"Si un tel basculement se produisait sur la Terre, Paris se retrouverait sur le cercle polaire". Il y a plus de 3 milliards d'années, la surface de Mars a glissé autour de son noyau déplaçant rivières et calottes glacières, selon une étude publiée mercredi dans la revue Nature. "On verrait des aurores boréales en France et on ferait du vin au Maghreb ou au Soudan", a expliqué Sylvain Bouley, géomorphologue (expert du relief des planètes) à l'Université Paris-Sud et coauteur de l'étude.
Un volcan gigantesque.
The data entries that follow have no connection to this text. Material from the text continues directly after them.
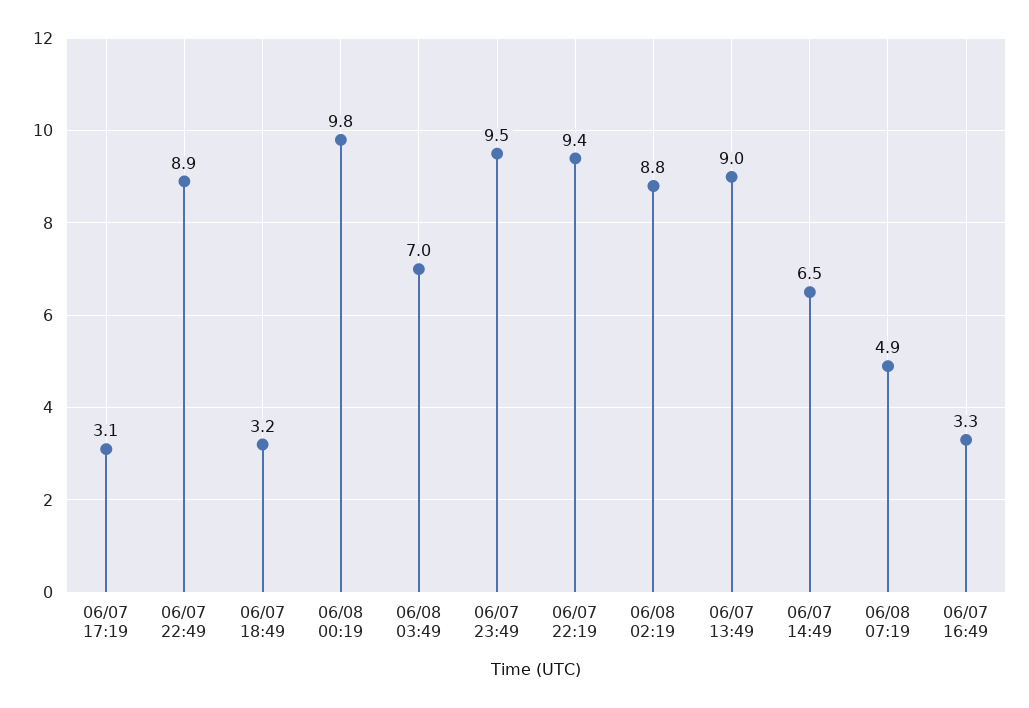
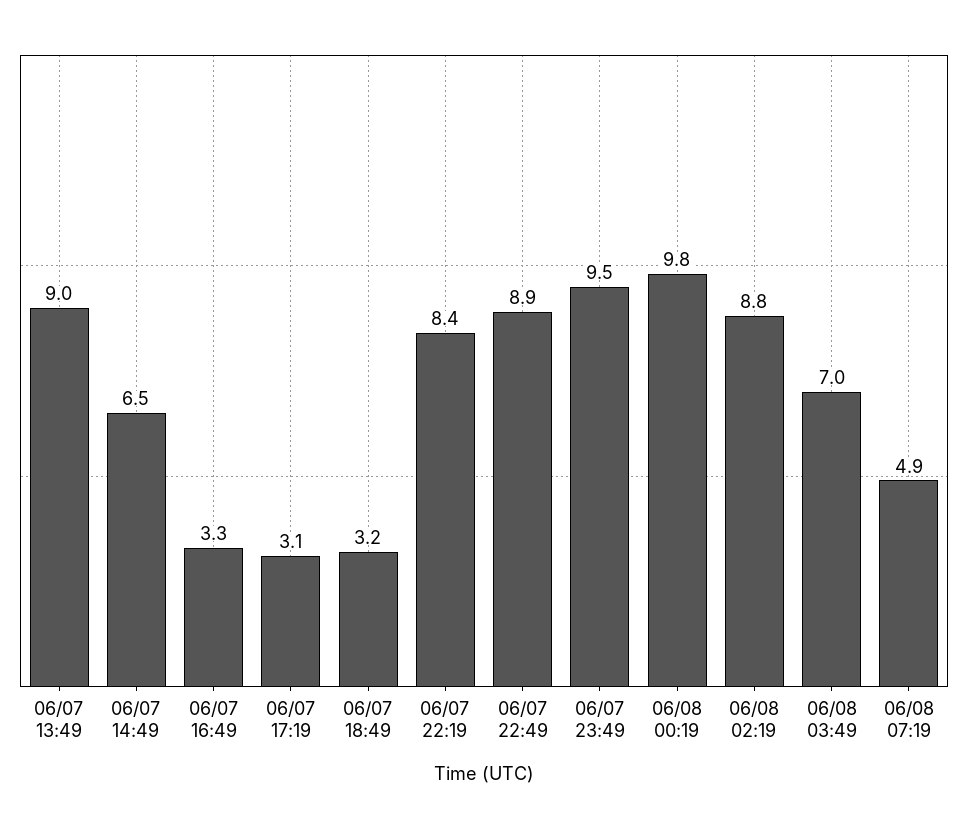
  {
    "06/07 17:19": 3.1,
    "06/07 22:49": 8.9,
    "06/07 18:49": 3.2,
    "06/08 00:19": 9.8,
    "06/08 03:49": 7,
    "06/07 23:49": 9.5,
-   "06/07 22:19": 9.4,
+   "06/07 22:19": 8.4,
    "06/08 02:19": 8.8,
    "06/07 13:49": 9,
    "06/07 14:49": 6.5,
    "06/08 07:19": 4.9,
    "06/07 16:49": 3.3
  }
Le responsable de cet important basculement de 20 à 25 degrés est le dôme volcanique de Tharsis, un géant plus de dix mille fois plus massif que le plus grand volcan terrestre, alors que Mars est huit fois moins volumineuse que la Terre. Selon l'étude, par sa masse hors du commun, le dôme volcanique a entraîné la rotation des enveloppes superficielles de Mars (sa croûte et son manteau) autour de son noyau, un peu comme si l'on faisait tourner la chair d'un abricot autour de son noyau. "Un phénomène qui s'étale sur des dizaines de millions d'années", a souligné le chercheur.
Des rivières et des réservoirs de glaces. Géomorphologues, géophysiciens et climatologues ont participé à cette étude, qui, selon eux, offre une réponse unique à certains des grands mystères de la planète rouge. "On n'arrivait pas à comprendre pourquoi les rivières sont là où elles sont actuellement", a relevé Sylvain Bouley. "Elles donnent l'impression d'être placées de façon un peu aléatoire, mais si on bascule la surface, toutes les rivières se retrouvent sur une même bande tropicale." Les scientifiques s'interrogeaient également sur la position de certains réservoirs souterrains de glace, qualifiés jusqu'ici d'anomalie car ils se situent loin des pôles de la planète. Mais voilà, avant le basculement, les pôles étaient ailleurs. Le basculement ramène deux calottes glacières sur les pôles. "Tout s'imbrique parfaitement", selon le géomorphologue.